The downward trends in numbers of patients and fatalities per victim may reflect an increase in successful rescues, which results from both swift victim location, use of safety equipment, and successful prehospital patient care. The ratio of patients per avalanche victim indicates victim vulnerability. Equipment like transceivers, probes and shovels contributes to reduced burial time, and backpacks with floatation devices may prevent victims from being totally covered by debris [27, 28]. However, none of these offer any direct or extensive protection. Safety helmets are recommended for recreational skiers and snowboarders [29] and “should be considered when travelling in avalanche terrain” [22]. The important message for dispatch centers is that avalanche victims wearing safety equipment will likely be found and excavated before the arrival of rescuers, and they are probably injured.

The varying ratio between avalanche victims and the number of fatalities emphasizes that coincidence rules the outcome of these accidents. Those who end up totally covered by avalanche debris are dependent on rescue-competent companions to increase their likelihood of survival. This study indicates that mountain travelers are increasingly aware of their rescue responsibility because more avalanche victims have been located visually and by using transceivers. Consequently, it is unusual for the Norwegian rescue service to have to search for missing people in avalanches. If so, the victims are often visible or searchable with transceivers or RECCO.

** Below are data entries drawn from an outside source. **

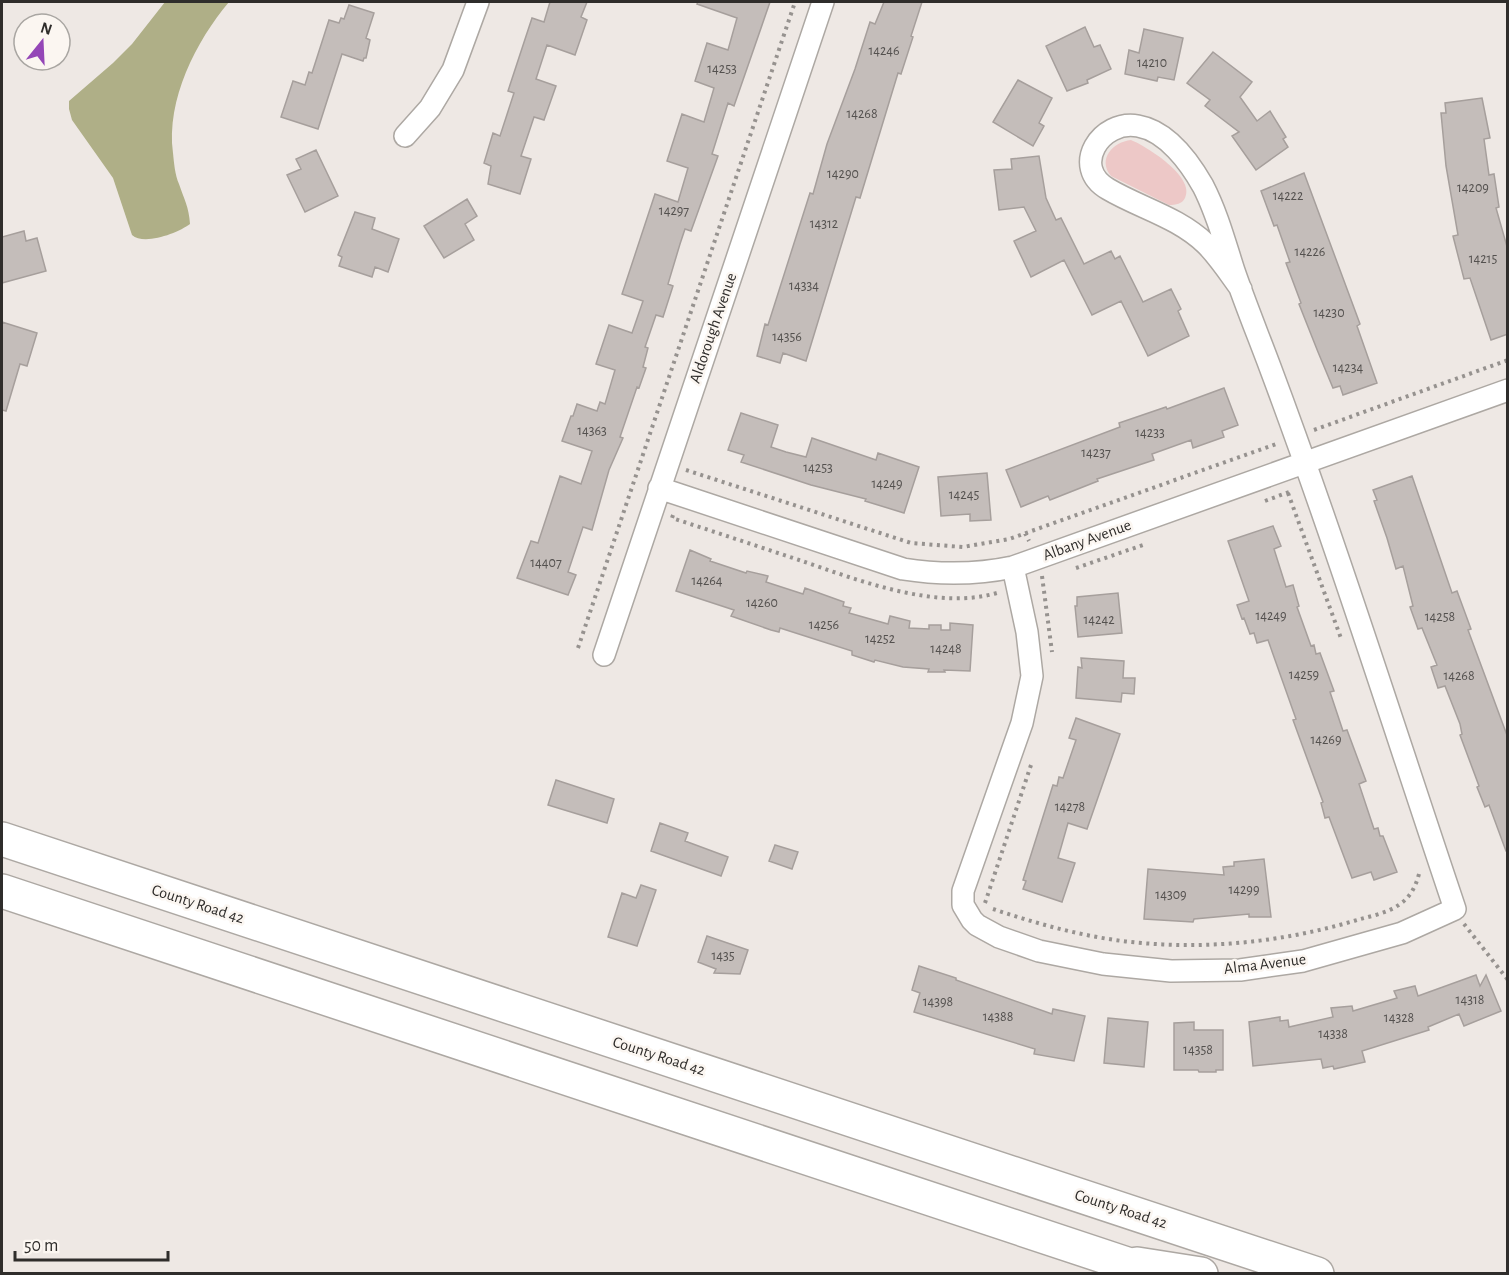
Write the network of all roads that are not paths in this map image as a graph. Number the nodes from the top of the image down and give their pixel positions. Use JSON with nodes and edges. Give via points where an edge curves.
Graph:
{"nodes":[{"id":1,"x":478,"y":2,"type":"edge"},
{"id":2,"x":823,"y":2,"type":"edge"},
{"id":3,"x":405,"y":136,"type":"dead end"},
{"id":4,"x":1240,"y":289,"type":"junction"},
{"id":5,"x":1508,"y":390,"type":"edge"},
{"id":6,"x":1305,"y":463,"type":"junction"},
{"id":7,"x":659,"y":488,"type":"junction"},
{"id":8,"x":1013,"y":567,"type":"junction"},
{"id":9,"x":604,"y":655,"type":"dead end"},
{"id":10,"x":2,"y":839,"type":"edge"},
{"id":11,"x":2,"y":891,"type":"edge"},
{"id":12,"x":636,"y":1048,"type":"junction"},
{"id":13,"x":620,"y":1096,"type":"junction"},
{"id":14,"x":1121,"y":1262,"type":"junction"},
{"id":15,"x":1157,"y":1274,"type":"edge"},
{"id":16,"x":1201,"y":1274,"type":"edge"},
{"id":17,"x":1317,"y":1274,"type":"edge"}],
"edges":[{"from":1,"to":3,"type":"street","via":[[453,70],[430,108]]},
{"from":2,"to":7,"type":"street","name":"Aldorough Avenue"},
{"from":4,"to":4,"type":"street","via":[[1211,202],[1185,159],[1158,135],[1139,126],[1117,127],[1105,134],[1090,160],[1099,184],[1196,235]]},
{"from":4,"to":6,"type":"street"},
{"from":5,"to":6,"type":"street","name":"Albany Avenue"},
{"from":6,"to":8,"type":"street","name":"Albany Avenue"},
{"from":6,"to":8,"type":"street","name":"Alma Avenue","via":[[1455,909],[1402,933],[1303,961],[1240,970],[1171,971],[1103,964],[1021,945],[977,926],[963,905],[963,891],[1022,723],[1032,676]]},
{"from":7,"to":8,"type":"street","name":"Albany Avenue","via":[[903,569],[958,574]]},
{"from":7,"to":9,"type":"street","name":"Aldorough Avenue"},
{"from":10,"to":12,"type":"highway","name":"County Road 42"},
{"from":11,"to":13,"type":"highway"},
{"from":12,"to":13,"type":"highway"},
{"from":12,"to":17,"type":"highway","name":"County Road 42"},
{"from":13,"to":14,"type":"highway"},
{"from":14,"to":15,"type":"highway"},
{"from":14,"to":16,"type":"highway"}]}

The length of burial time and burial depth affect survival rate [7]. This connection has rightly guided development of emergency preparedness and rescue response for years. The parallel introduction of more efficient means of companion rescue has caused a change in the initial tasks of the first responding organized rescuers [30]. We should adjust the allocation of rescue resources to reflect current rescue scenarios and ensure that patients get the right treatment at the right place at the right time [31]. Avalanche accidents must be perceived and handled as acute medical emergencies. This is reflected in today’s emergency preparedness system, as air ambulance helicopters are frequent first organized rescue responders. However, if we aim to save the most critically-injured patients, prehospital medical personnel should respond without first waiting or detouring for voluntary search resources. In most cases, teaming up with extra medical personnel may be more pertinent than fetching manpower and dogs for searching. The findings of this study, and the conclusions of Mair et al. [6], provide the basis for a flowchart (Fig. 4) for dispatching and prioritizing resources in avalanche rescue operations in Norway.

Fig. 4
figure 4

Flowchart showing the recommended rescue response to avalanche accidents in Norway

Limitations

Our Excel database was developed in retrospect and some of the information has been interpreted from free text fields. Even if the informational quality of registration has increased over the years, it still varies because of both inter-operator differences in registration of relevant details and inter-regional differences in conducting and documenting rescue activities. To compensate for a lack of information in logs and reports from relevant authorities, we have also included reports from the mass media. In some cases, both rescuers and involved victims have been asked to supply relevant details. Nevertheless, some parameters suffer from varied levels of registration detail, which causes a bias in evaluation of time series and trends, especially in cases without fatalities or injured persons.

Conclusion

We have experienced a shift in Norwegian avalanche rescue from searching for missing persons in the avalanche debris to providing immediate medical care of already-located patients. Subsequently, the rescue service’s longstanding focus on rapid implementation of effective search operations should be changed to speedy and safe provision of advanced prehospital emergency medical treatment and evacuation.

Dispatch routines should reflect that many rescue operations take place in adverse conditions that threaten rescuer safety. Especially in situations of uncertainty about victim involvement, necessary actions to remain in control of the situation should be taken on all managerial levels, even if this means a slower and more limited rescue response.